At least 22 states considered bills this year that would allow alcohol makers to circumvent alcohol distributors and allow them to sell their products directly to consumers, Time reports.
Alcohol distribution, a $135 billion industry, is defending itself against efforts by brewer Anheuser-Busch InBev and the craft beer industry to distribute their own beer.
Distributors, or wholesalers, serve as the middlemen between alcohol makers and retailers. Distributors employ scores of lobbyists and give millions of dollars in campaign contributions, the article notes.
"The beer wholesalers are a lot like the teachers unions," said John Conlin, a Colorado management consultant who works with beverage companies. "The teachers unions have incredible clout, too, and the reason is there are teachers in every congressional district out there... And historically that was the same with beer wholesalers."
The state bills faced stiff opposition this year.

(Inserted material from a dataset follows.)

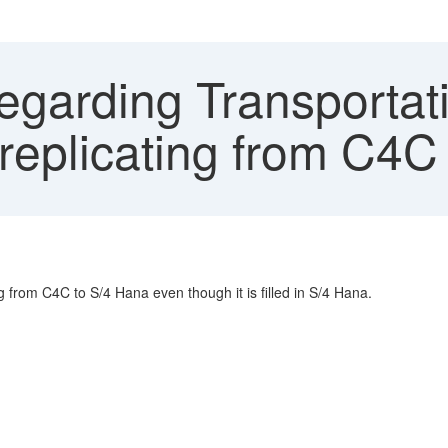
egarding Transportati
eplicating from C4C
g from C4C to S/4 Hana even though it is filled in S/4 Hana.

State alcohol wholesaler alliances employed at least 315 registered lobbyists, according to an analysis of state records by the Center for Public Integrity.
Alcohol distributors gave about $14.6 million to state candidates, parties and ballot issue groups in the 2014 elections, compared with $5.3 million from alcohol manufacturers and $2 million from retailers, according to the National Institute on Money in State Politics.
Most of the alcohol lobbying money is spent at the state level, because alcohol is largely regulated at the state and local level.